* Exercise instructions *
Line by line, the entries below are to be reproduced unaltered.

* Dataset entries *
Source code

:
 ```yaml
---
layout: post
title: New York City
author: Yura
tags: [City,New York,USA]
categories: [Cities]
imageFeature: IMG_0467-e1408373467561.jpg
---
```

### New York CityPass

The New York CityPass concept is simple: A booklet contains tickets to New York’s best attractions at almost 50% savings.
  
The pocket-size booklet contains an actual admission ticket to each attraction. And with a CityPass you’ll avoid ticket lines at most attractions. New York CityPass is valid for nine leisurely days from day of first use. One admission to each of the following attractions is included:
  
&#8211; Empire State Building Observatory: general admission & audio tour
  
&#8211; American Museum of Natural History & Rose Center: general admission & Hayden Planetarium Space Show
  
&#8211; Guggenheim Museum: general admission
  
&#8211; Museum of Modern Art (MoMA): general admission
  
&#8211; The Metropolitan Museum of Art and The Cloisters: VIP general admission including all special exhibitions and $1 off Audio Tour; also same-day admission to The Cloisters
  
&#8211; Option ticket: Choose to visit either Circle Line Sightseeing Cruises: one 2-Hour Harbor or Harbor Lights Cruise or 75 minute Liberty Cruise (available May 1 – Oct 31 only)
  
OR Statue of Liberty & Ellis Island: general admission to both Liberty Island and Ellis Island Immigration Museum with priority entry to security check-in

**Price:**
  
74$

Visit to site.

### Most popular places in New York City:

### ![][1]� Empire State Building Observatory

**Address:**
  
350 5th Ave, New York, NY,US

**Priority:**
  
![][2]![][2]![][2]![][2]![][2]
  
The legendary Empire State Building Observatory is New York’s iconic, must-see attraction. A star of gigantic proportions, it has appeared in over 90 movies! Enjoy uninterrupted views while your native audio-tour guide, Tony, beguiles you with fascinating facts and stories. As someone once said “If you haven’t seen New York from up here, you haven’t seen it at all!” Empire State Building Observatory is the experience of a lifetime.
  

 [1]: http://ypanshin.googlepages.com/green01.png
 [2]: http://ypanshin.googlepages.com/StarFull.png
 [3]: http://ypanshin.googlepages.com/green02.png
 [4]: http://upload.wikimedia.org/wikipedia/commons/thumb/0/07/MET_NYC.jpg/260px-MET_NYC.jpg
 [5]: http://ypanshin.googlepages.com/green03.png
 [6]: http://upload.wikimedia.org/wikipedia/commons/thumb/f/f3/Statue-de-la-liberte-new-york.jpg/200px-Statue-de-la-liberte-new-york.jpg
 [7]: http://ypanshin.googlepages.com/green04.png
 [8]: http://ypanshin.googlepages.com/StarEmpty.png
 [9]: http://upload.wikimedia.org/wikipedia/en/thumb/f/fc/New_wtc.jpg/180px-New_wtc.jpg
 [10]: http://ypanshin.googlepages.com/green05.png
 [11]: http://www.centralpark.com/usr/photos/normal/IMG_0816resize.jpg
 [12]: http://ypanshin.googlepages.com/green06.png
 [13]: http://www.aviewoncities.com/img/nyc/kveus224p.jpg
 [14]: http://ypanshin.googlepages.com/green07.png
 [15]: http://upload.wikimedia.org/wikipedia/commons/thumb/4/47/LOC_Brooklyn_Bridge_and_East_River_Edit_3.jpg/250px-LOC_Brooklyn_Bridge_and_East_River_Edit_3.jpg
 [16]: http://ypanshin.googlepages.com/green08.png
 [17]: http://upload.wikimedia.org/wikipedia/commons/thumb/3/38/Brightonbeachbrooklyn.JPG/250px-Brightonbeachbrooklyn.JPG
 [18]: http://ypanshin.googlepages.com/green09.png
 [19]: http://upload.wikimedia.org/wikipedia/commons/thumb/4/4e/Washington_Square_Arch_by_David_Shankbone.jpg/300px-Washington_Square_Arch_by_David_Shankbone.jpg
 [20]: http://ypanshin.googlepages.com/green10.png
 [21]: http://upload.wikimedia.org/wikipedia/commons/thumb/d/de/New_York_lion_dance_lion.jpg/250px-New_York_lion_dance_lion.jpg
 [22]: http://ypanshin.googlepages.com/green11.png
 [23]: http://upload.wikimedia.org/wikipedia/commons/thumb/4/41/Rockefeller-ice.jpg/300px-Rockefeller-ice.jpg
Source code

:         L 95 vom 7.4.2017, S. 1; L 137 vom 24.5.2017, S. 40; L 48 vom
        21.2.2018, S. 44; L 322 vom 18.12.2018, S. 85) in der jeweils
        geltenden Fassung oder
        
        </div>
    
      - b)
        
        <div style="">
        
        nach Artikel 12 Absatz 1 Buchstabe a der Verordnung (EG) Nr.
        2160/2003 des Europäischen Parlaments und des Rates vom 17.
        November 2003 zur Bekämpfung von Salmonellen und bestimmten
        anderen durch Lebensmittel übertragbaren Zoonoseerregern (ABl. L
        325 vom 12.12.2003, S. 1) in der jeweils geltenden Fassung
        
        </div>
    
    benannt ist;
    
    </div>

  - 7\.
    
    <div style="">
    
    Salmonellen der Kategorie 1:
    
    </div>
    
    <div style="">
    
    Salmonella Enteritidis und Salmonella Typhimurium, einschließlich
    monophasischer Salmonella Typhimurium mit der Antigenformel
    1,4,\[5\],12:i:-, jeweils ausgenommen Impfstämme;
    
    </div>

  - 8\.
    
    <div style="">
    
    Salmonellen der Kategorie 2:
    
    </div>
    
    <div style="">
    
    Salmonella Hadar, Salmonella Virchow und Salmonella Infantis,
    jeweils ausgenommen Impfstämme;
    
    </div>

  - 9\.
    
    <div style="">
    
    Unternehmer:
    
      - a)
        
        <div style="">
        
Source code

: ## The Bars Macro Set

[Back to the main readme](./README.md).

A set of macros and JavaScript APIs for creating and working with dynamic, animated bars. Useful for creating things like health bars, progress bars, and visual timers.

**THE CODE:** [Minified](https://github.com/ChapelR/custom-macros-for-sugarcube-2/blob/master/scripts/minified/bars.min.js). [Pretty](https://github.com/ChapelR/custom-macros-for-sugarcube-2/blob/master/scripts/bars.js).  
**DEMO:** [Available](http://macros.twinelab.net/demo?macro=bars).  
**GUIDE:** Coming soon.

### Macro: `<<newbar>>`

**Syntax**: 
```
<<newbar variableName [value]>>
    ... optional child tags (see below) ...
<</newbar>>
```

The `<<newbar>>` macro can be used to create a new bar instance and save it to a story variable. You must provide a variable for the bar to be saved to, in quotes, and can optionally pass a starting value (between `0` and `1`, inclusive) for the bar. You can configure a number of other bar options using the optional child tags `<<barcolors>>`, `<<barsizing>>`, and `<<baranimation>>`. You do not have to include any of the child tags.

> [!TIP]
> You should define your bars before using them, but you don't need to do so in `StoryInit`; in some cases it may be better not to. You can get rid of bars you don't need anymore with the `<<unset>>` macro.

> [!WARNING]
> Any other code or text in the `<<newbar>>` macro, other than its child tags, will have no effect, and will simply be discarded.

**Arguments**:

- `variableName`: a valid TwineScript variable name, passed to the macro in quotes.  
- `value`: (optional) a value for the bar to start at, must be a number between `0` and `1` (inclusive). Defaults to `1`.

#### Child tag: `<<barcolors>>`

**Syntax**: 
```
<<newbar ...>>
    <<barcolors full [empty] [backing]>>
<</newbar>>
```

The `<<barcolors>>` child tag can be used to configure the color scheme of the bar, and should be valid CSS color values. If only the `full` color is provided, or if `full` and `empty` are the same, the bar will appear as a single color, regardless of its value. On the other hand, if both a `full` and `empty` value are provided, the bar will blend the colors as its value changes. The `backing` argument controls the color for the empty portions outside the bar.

* Result for this task *
Source code

:
 ```yaml
---
layout: post
title: New York City
author: Yura
tags: [City,New York,USA]
categories: [Cities]
imageFeature: IMG_0467-e1408373467561.jpg
---
```

### New York CityPass

The New York CityPass concept is simple: A booklet contains tickets to New York’s best attractions at almost 50% savings.
  
The pocket-size booklet contains an actual admission ticket to each attraction. And with a CityPass you’ll avoid ticket lines at most attractions. New York CityPass is valid for nine leisurely days from day of first use. One admission to each of the following attractions is included:
  
&#8211; Empire State Building Observatory: general admission & audio tour
  
&#8211; American Museum of Natural History & Rose Center: general admission & Hayden Planetarium Space Show
  
&#8211; Guggenheim Museum: general admission
  
&#8211; Museum of Modern Art (MoMA): general admission
  
&#8211; The Metropolitan Museum of Art and The Cloisters: VIP general admission including all special exhibitions and $1 off Audio Tour; also same-day admission to The Cloisters
  
&#8211; Option ticket: Choose to visit either Circle Line Sightseeing Cruises: one 2-Hour Harbor or Harbor Lights Cruise or 75 minute Liberty Cruise (available May 1 – Oct 31 only)
  
OR Statue of Liberty & Ellis Island: general admission to both Liberty Island and Ellis Island Immigration Museum with priority entry to security check-in

**Price:**
  
74$

Visit to site.

### Most popular places in New York City:

### ![][1]� Empire State Building Observatory

**Address:**
  
350 5th Ave, New York, NY,US

**Priority:**
  
![][2]![][2]![][2]![][2]![][2]
  
The legendary Empire State Building Observatory is New York’s iconic, must-see attraction. A star of gigantic proportions, it has appeared in over 90 movies! Enjoy uninterrupted views while your native audio-tour guide, Tony, beguiles you with fascinating facts and stories. As someone once said “If you haven’t seen New York from up here, you haven’t seen it at all!” Empire State Building Observatory is the experience of a lifetime.
  

 [1]: http://ypanshin.googlepages.com/green01.png
 [2]: http://ypanshin.googlepages.com/StarFull.png
 [3]: http://ypanshin.googlepages.com/green02.png
 [4]: http://upload.wikimedia.org/wikipedia/commons/thumb/0/07/MET_NYC.jpg/260px-MET_NYC.jpg
 [5]: http://ypanshin.googlepages.com/green03.png
 [6]: http://upload.wikimedia.org/wikipedia/commons/thumb/f/f3/Statue-de-la-liberte-new-york.jpg/200px-Statue-de-la-liberte-new-york.jpg
 [7]: http://ypanshin.googlepages.com/green04.png
 [8]: http://ypanshin.googlepages.com/StarEmpty.png
 [9]: http://upload.wikimedia.org/wikipedia/en/thumb/f/fc/New_wtc.jpg/180px-New_wtc.jpg
 [10]: http://ypanshin.googlepages.com/green05.png
 [11]: http://www.centralpark.com/usr/photos/normal/IMG_0816resize.jpg
 [12]: http://ypanshin.googlepages.com/green06.png
 [13]: http://www.aviewoncities.com/img/nyc/kveus224p.jpg
 [14]: http://ypanshin.googlepages.com/green07.png
 [15]: http://upload.wikimedia.org/wikipedia/commons/thumb/4/47/LOC_Brooklyn_Bridge_and_East_River_Edit_3.jpg/250px-LOC_Brooklyn_Bridge_and_East_River_Edit_3.jpg
 [16]: http://ypanshin.googlepages.com/green08.png
 [17]: http://upload.wikimedia.org/wikipedia/commons/thumb/3/38/Brightonbeachbrooklyn.JPG/250px-Brightonbeachbrooklyn.JPG
 [18]: http://ypanshin.googlepages.com/green09.png
 [19]: http://upload.wikimedia.org/wikipedia/commons/thumb/4/4e/Washington_Square_Arch_by_David_Shankbone.jpg/300px-Washington_Square_Arch_by_David_Shankbone.jpg
 [20]: http://ypanshin.googlepages.com/green10.png
 [21]: http://upload.wikimedia.org/wikipedia/commons/thumb/d/de/New_York_lion_dance_lion.jpg/250px-New_York_lion_dance_lion.jpg
 [22]: http://ypanshin.googlepages.com/green11.png
 [23]: http://upload.wikimedia.org/wikipedia/commons/thumb/4/41/Rockefeller-ice.jpg/300px-Rockefeller-ice.jpg
Source code

:         L 95 vom 7.4.2017, S. 1; L 137 vom 24.5.2017, S. 40; L 48 vom
        21.2.2018, S. 44; L 322 vom 18.12.2018, S. 85) in der jeweils
        geltenden Fassung oder
        
        </div>
    
      - b)
        
        <div style="">
        
        nach Artikel 12 Absatz 1 Buchstabe a der Verordnung (EG) Nr.
        2160/2003 des Europäischen Parlaments und des Rates vom 17.
        November 2003 zur Bekämpfung von Salmonellen und bestimmten
        anderen durch Lebensmittel übertragbaren Zoonoseerregern (ABl. L
        325 vom 12.12.2003, S. 1) in der jeweils geltenden Fassung
        
        </div>
    
    benannt ist;
    
    </div>

  - 7\.
    
    <div style="">
    
    Salmonellen der Kategorie 1:
    
    </div>
    
    <div style="">
    
    Salmonella Enteritidis und Salmonella Typhimurium, einschließlich
    monophasischer Salmonella Typhimurium mit der Antigenformel
    1,4,\[5\],12:i:-, jeweils ausgenommen Impfstämme;
    
    </div>

  - 8\.
    
    <div style="">
    
    Salmonellen der Kategorie 2:
    
    </div>
    
    <div style="">
    
    Salmonella Hadar, Salmonella Virchow und Salmonella Infantis,
    jeweils ausgenommen Impfstämme;
    
    </div>

  - 9\.
    
    <div style="">
    
    Unternehmer:
    
      - a)
        
        <div style="">
        
Source code

: ## The Bars Macro Set

[Back to the main readme](./README.md).

A set of macros and JavaScript APIs for creating and working with dynamic, animated bars. Useful for creating things like health bars, progress bars, and visual timers.

**THE CODE:** [Minified](https://github.com/ChapelR/custom-macros-for-sugarcube-2/blob/master/scripts/minified/bars.min.js). [Pretty](https://github.com/ChapelR/custom-macros-for-sugarcube-2/blob/master/scripts/bars.js).  
**DEMO:** [Available](http://macros.twinelab.net/demo?macro=bars).  
**GUIDE:** Coming soon.

### Macro: `<<newbar>>`

**Syntax**: 
```
<<newbar variableName [value]>>
    ... optional child tags (see below) ...
<</newbar>>
```

The `<<newbar>>` macro can be used to create a new bar instance and save it to a story variable. You must provide a variable for the bar to be saved to, in quotes, and can optionally pass a starting value (between `0` and `1`, inclusive) for the bar. You can configure a number of other bar options using the optional child tags `<<barcolors>>`, `<<barsizing>>`, and `<<baranimation>>`. You do not have to include any of the child tags.

> [!TIP]
> You should define your bars before using them, but you don't need to do so in `StoryInit`; in some cases it may be better not to. You can get rid of bars you don't need anymore with the `<<unset>>` macro.

> [!WARNING]
> Any other code or text in the `<<newbar>>` macro, other than its child tags, will have no effect, and will simply be discarded.

**Arguments**:

- `variableName`: a valid TwineScript variable name, passed to the macro in quotes.  
- `value`: (optional) a value for the bar to start at, must be a number between `0` and `1` (inclusive). Defaults to `1`.

#### Child tag: `<<barcolors>>`

**Syntax**: 
```
<<newbar ...>>
    <<barcolors full [empty] [backing]>>
<</newbar>>
```

The `<<barcolors>>` child tag can be used to configure the color scheme of the bar, and should be valid CSS color values. If only the `full` color is provided, or if `full` and `empty` are the same, the bar will appear as a single color, regardless of its value. On the other hand, if both a `full` and `empty` value are provided, the bar will blend the colors as its value changes. The `backing` argument controls the color for the empty portions outside the bar.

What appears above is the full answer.